The Parks Division requested qualification statements from manufacturers and/or vendors to design, deliver, and install playground equipment for the park. The not-to-exceed contract amount is well within the $475,000 that was included in the 2023 budget. The remaining $55,000 will be used for new concrete curbing and engineered wood fiber safety surfacing around the playground.
The city is planning to host an open house to give the public an opportunity to give feedback on the park’s design.
MOVING MONTROSE FORWARD 2023 CONTRACTED STREET MAINTENANCE CONSTRUCTION CONTRACT
City Councilors voted unanimously to approve a construction contract to Oldcastle SW Group, Inc. (dba United Companies) in the amount of $2.9 million for the completion of the Moving Montrose Forward 2023 Contracted Street Maintenance Project.
City Engineer Scott Murphy said the City of Montrose developed the Moving Montrose Forward (MoveMo) initiative in 2018, which placed a renewed focus on street maintenance, reducing traffic congestion, and improving pedestrian and vehicular mobility throughout the community. As part of this effort, each year the city hires contractors to perform some of the larger-scale and specialized street maintenance construction activities. This contracted street maintenance work is in addition to typical routine maintenance activities performed by the city’s Streets Division of Public Works.
The city’s street maintenance and capital plan is available on the city’s MoveMo webpage at www.MoveMo.co. The plan identifies how available funds should generally be allocated between the various types of maintenance activities (e.g., surface treatments, mill and overlays, rebuild of failed roadways, etc). Allocation of these funds is geared towards the creation of a comprehensive street-maintenance program focused on striking a balance between maintenance of the better-condition roadways (keeping the “good roads good” and at a lower cost) and restoring those that have experienced failure and are more costly to repair. Asset management software and modeling are used to help prioritize appropriate maintenance treatments for the city’s roadways and best utilize limited resources.
The city budgeted a record $4.3M for this year’s MoveMo contracted street maintenance efforts. Approximately $2.9M of this funding is focused on asphalt overlays, mill and overlays, and roadway rebuilds.
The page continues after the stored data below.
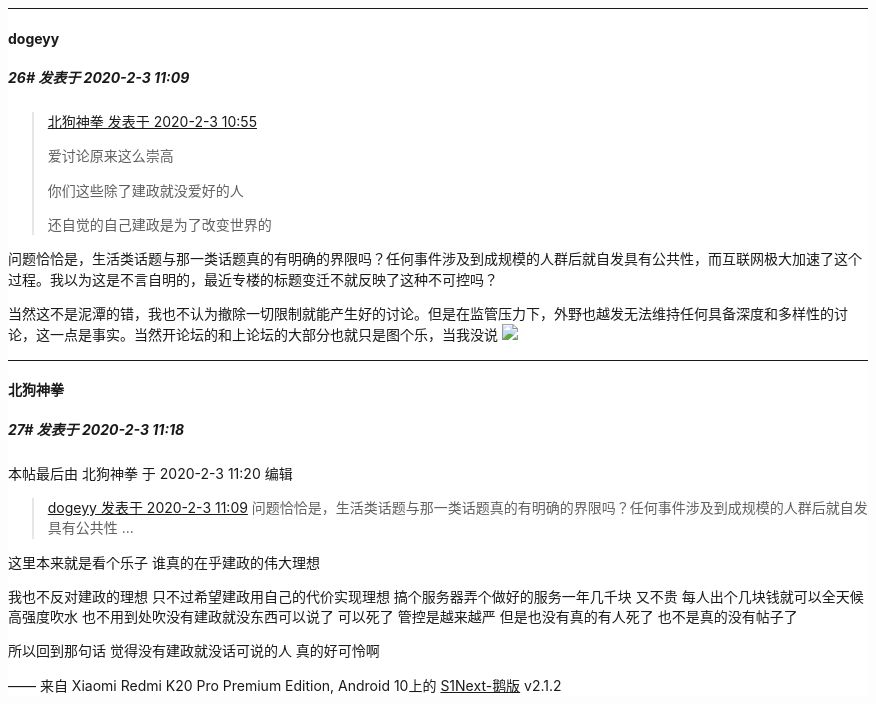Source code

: 





-----

####  dogeyy  
##### 26#       发表于 2020-2-3 11:09



<blockquote><a href="httphttps://bbs.saraba1st.com/2b/forum.php?mod=redirect&amp;goto=findpost&amp;pid=46312828&amp;ptid=1911973" target="_blank">北狗神拳 发表于 2020-2-3 10:55</a>

爱讨论原来这么崇高

你们这些除了建政就没爱好的人

还自觉的自己建政是为了改变世界的</blockquote>
问题恰恰是，生活类话题与那一类话题真的有明确的界限吗？任何事件涉及到成规模的人群后就自发具有公共性，而互联网极大加速了这个过程。我以为这是不言自明的，最近专楼的标题变迁不就反映了这种不可控吗？


当然这不是泥潭的错，我也不认为撤除一切限制就能产生好的讨论。但是在监管压力下，外野也越发无法维持任何具备深度和多样性的讨论，这一点是事实。当然开论坛的和上论坛的大部分也就只是图个乐，当我没说 <img src="https://static.saraba1st.com/image/smiley/face2017/245.png" referrerpolicy="no-referrer">







-----

####  北狗神拳  
##### 27#       发表于 2020-2-3 11:18



 本帖最后由 北狗神拳 于 2020-2-3 11:20 编辑 
<blockquote><a href="httphttps://bbs.saraba1st.com/2b/forum.php?mod=redirect&amp;goto=findpost&amp;pid=46312956&amp;ptid=1911973" target="_blank">dogeyy 发表于 2020-2-3 11:09</a>
问题恰恰是，生活类话题与那一类话题真的有明确的界限吗？任何事件涉及到成规模的人群后就自发具有公共性 ...</blockquote>
这里本来就是看个乐子
谁真的在乎建政的伟大理想

我也不反对建政的理想
只不过希望建政用自己的代价实现理想
搞个服务器弄个做好的服务一年几千块
又不贵 每人出个几块钱就可以全天候高强度吹水 
也不用到处吹没有建政就没东西可以说了 可以死了
管控是越来越严 但是也没有真的有人死了
也不是真的没有帖子了

所以回到那句话
觉得没有建政就没话可说的人
真的好可怜啊

—— 来自 Xiaomi Redmi K20 Pro Premium Edition, Android 10上的 [S1Next-鹅版](https://github.com/ykrank/S1-Next/releases) v2.1.2


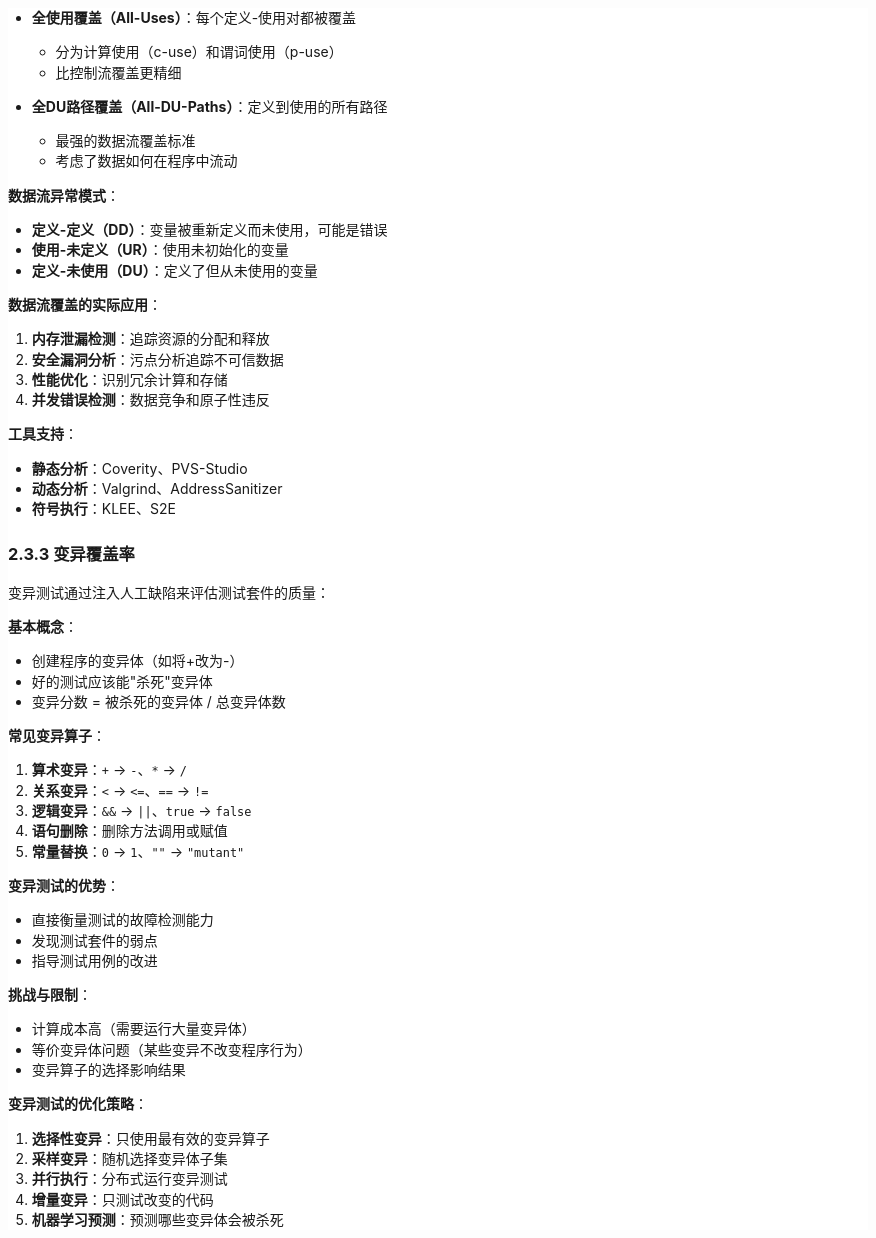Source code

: - **全使用覆盖（All-Uses）**：每个定义-使用对都被覆盖
  - 分为计算使用（c-use）和谓词使用（p-use）
  - 比控制流覆盖更精细
  
- **全DU路径覆盖（All-DU-Paths）**：定义到使用的所有路径
  - 最强的数据流覆盖标准
  - 考虑了数据如何在程序中流动

**数据流异常模式**：
- **定义-定义（DD）**：变量被重新定义而未使用，可能是错误
- **使用-未定义（UR）**：使用未初始化的变量
- **定义-未使用（DU）**：定义了但从未使用的变量

**数据流覆盖的实际应用**：
1. **内存泄漏检测**：追踪资源的分配和释放
2. **安全漏洞分析**：污点分析追踪不可信数据
3. **性能优化**：识别冗余计算和存储
4. **并发错误检测**：数据竞争和原子性违反

**工具支持**：
- **静态分析**：Coverity、PVS-Studio
- **动态分析**：Valgrind、AddressSanitizer
- **符号执行**：KLEE、S2E

### 2.3.3 变异覆盖率

变异测试通过注入人工缺陷来评估测试套件的质量：

**基本概念**：
- 创建程序的变异体（如将+改为-）
- 好的测试应该能"杀死"变异体
- 变异分数 = 被杀死的变异体 / 总变异体数

**常见变异算子**：
1. **算术变异**：`+` → `-`、`*` → `/`
2. **关系变异**：`<` → `<=`、`==` → `!=`
3. **逻辑变异**：`&&` → `||`、`true` → `false`
4. **语句删除**：删除方法调用或赋值
5. **常量替换**：`0` → `1`、`""` → `"mutant"`

**变异测试的优势**：
- 直接衡量测试的故障检测能力
- 发现测试套件的弱点
- 指导测试用例的改进

**挑战与限制**：
- 计算成本高（需要运行大量变异体）
- 等价变异体问题（某些变异不改变程序行为）
- 变异算子的选择影响结果

**变异测试的优化策略**：
1. **选择性变异**：只使用最有效的变异算子
2. **采样变异**：随机选择变异体子集
3. **并行执行**：分布式运行变异测试
4. **增量变异**：只测试改变的代码
5. **机器学习预测**：预测哪些变异体会被杀死
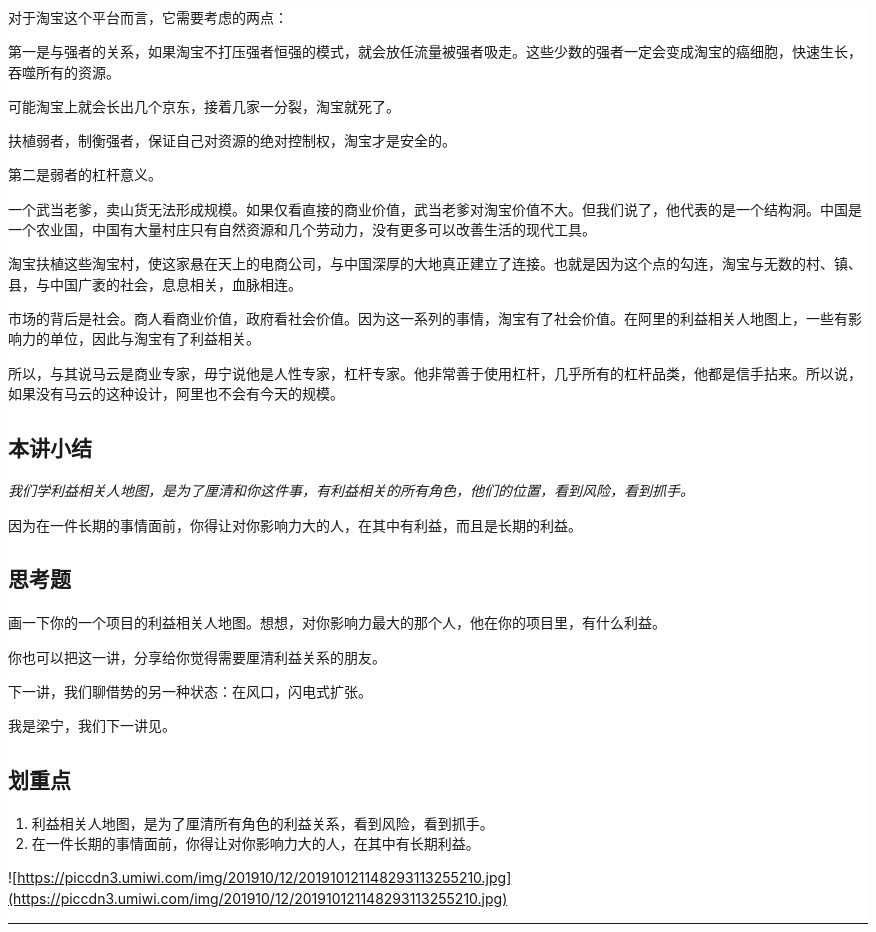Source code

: 对于淘宝这个平台而言，它需要考虑的两点：

第一是与强者的关系，如果淘宝不打压强者恒强的模式，就会放任流量被强者吸走。这些少数的强者一定会变成淘宝的癌细胞，快速生长，吞噬所有的资源。

可能淘宝上就会长出几个京东，接着几家一分裂，淘宝就死了。

扶植弱者，制衡强者，保证自己对资源的绝对控制权，淘宝才是安全的。

第二是弱者的杠杆意义。

一个武当老爹，卖山货无法形成规模。如果仅看直接的商业价值，武当老爹对淘宝价值不大。但我们说了，他代表的是一个结构洞。中国是一个农业国，中国有大量村庄只有自然资源和几个劳动力，没有更多可以改善生活的现代工具。

淘宝扶植这些淘宝村，使这家悬在天上的电商公司，与中国深厚的大地真正建立了连接。也就是因为这个点的勾连，淘宝与无数的村、镇、县，与中国广袤的社会，息息相关，血脉相连。

市场的背后是社会。商人看商业价值，政府看社会价值。因为这一系列的事情，淘宝有了社会价值。在阿里的利益相关人地图上，一些有影响力的单位，因此与淘宝有了利益相关。

所以，与其说马云是商业专家，毋宁说他是人性专家，杠杆专家。他非常善于使用杠杆，几乎所有的杠杆品类，他都是信手拈来。所以说，如果没有马云的这种设计，阿里也不会有今天的规模。

## 本讲小结

 *我们学利益相关人地图，是为了厘清和你这件事，有利益相关的所有角色，他们的位置，看到风险，看到抓手。*

因为在一件长期的事情面前，你得让对你影响力大的人，在其中有利益，而且是长期的利益。

## 思考题

画一下你的一个项目的利益相关人地图。想想，对你影响力最大的那个人，他在你的项目里，有什么利益。

你也可以把这一讲，分享给你觉得需要厘清利益关系的朋友。

下一讲，我们聊借势的另一种状态：在风口，闪电式扩张。

我是梁宁，我们下一讲见。

## 划重点

1.  利益相关人地图，是为了厘清所有角色的利益关系，看到风险，看到抓手。
2.  在一件长期的事情面前，你得让对你影响力大的人，在其中有长期利益。

![https://piccdn3.umiwi.com/img/201910/12/201910121148293113255210.jpg](https://piccdn3.umiwi.com/img/201910/12/201910121148293113255210.jpg)

---
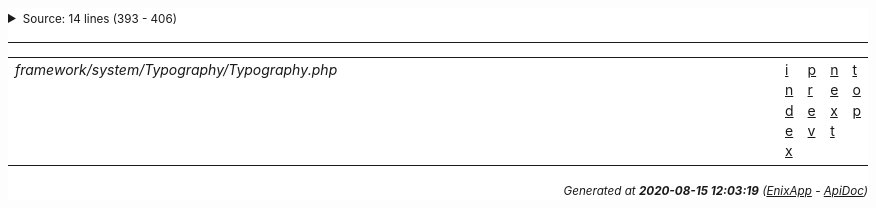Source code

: 


<details><summary><small>Source: 14 lines (393 - 406)</small></summary></details>





 


 
  




<hr>

<table>
<tr>
<td style="width:100%"><em>framework/system/Typography/Typography.php</em></td>
<td><a href="../../../../../../api/index.md">index</a></td>
<td><a href="../../../../../../api/vendor/codeigniter4/framework/system/Throttle/ThrottlerInterface.md">prev</a></td>
<td><a href="../../../../../../api/vendor/codeigniter4/framework/system/Validation/CreditCardRules.md">next</a></td>
<td><a href="#">top</a></td></tr>
</table>




<div style="text-align:right;">

<small>_Generated at **2020-08-15 12:03:19**_ *([EnixApp](https://github.com/enix-app) - [ApiDoc](https://github.com/enix-app/apidoc))*</small>
</div>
Some of these streets also include aged waterline replacements, curb ramp replacements, and select sidewalk additions where appropriate.
Additional detail on the city’s street maintenance program can be found in the street capital and maintenance plan noted above as well as on the Street Maintenance tab of the Moving Montrose Forward webpage at www.MoveMo.co.
Finance Director Shani Wittenberg delivered the sales, use, and excise tax report for January 2023.
Read the reports in their entirety.
Police Chief Blaine Hall said the department is working to hire more officers with many promising leads in the works. He said the department’s new building and training center are great recruiting tools.
Deputy City Manager Ann Morgenthaler said the city’s new City Hall will open to the public on Monday, March 27, at 400 East Main Street.
All City Council meetings are recorded and made available online via the city’s website and cable channels 191 for Charter subscribers and 970 for Elevate subscribers. Replays of council meetings are also broadcast at 6 p.m. on the same channels on days that the council is not in session.
In addition, each regular meeting is archived on the City of Montrose’s YouTube channel.
Residents can watch all regular City Council meetings and work sessions on-demand through the city’s Public Meetings Portal (CityofMontrose.org/Portal).